╭─ Input for this task

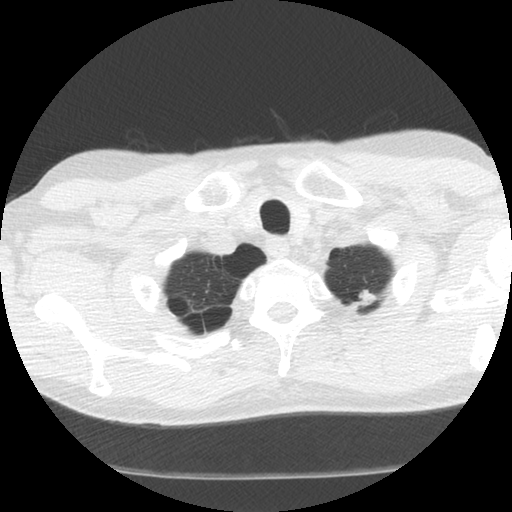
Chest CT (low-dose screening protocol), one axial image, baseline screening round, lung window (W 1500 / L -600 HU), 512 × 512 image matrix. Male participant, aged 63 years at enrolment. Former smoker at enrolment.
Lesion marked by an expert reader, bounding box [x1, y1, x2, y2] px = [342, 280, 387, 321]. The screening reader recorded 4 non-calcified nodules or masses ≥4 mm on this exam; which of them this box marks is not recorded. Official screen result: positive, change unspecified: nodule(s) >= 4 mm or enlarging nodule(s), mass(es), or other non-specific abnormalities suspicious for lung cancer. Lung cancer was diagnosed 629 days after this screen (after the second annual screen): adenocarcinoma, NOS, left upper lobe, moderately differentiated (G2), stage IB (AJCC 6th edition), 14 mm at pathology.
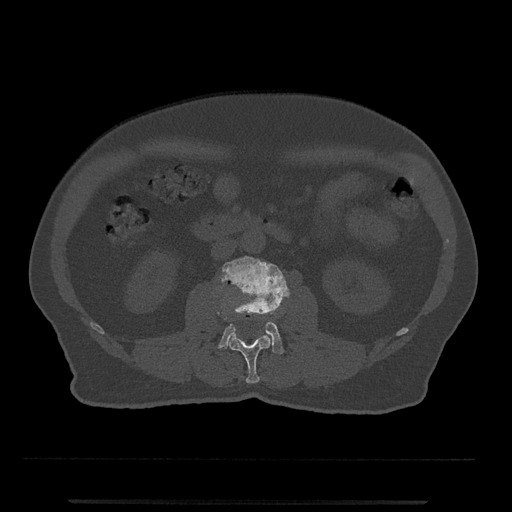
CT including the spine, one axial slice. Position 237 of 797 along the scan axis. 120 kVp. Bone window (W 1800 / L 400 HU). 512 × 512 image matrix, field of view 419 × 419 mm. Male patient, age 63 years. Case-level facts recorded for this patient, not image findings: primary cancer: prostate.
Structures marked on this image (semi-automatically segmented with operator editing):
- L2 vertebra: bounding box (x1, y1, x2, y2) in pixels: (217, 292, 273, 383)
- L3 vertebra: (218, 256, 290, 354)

╰─

Nothing but the records above, exact and without pictures, should appear in the answer.

- _Output of the exercise_
Chest CT (low-dose screening protocol), one axial image, baseline screening round, lung window (W 1500 / L -600 HU), 512 × 512 image matrix. Male participant, aged 63 years at enrolment. Former smoker at enrolment.
Lesion marked by an expert reader, bounding box [x1, y1, x2, y2] px = [342, 280, 387, 321]. The screening reader recorded 4 non-calcified nodules or masses ≥4 mm on this exam; which of them this box marks is not recorded. Official screen result: positive, change unspecified: nodule(s) >= 4 mm or enlarging nodule(s), mass(es), or other non-specific abnormalities suspicious for lung cancer. Lung cancer was diagnosed 629 days after this screen (after the second annual screen): adenocarcinoma, NOS, left upper lobe, moderately differentiated (G2), stage IB (AJCC 6th edition), 14 mm at pathology.
CT including the spine, one axial slice. Position 237 of 797 along the scan axis. 120 kVp. Bone window (W 1800 / L 400 HU). 512 × 512 image matrix, field of view 419 × 419 mm. Male patient, age 63 years. Case-level facts recorded for this patient, not image findings: primary cancer: prostate.
Structures marked on this image (semi-automatically segmented with operator editing):
- L2 vertebra: bounding box (x1, y1, x2, y2) in pixels: (217, 292, 273, 383)
- L3 vertebra: (218, 256, 290, 354)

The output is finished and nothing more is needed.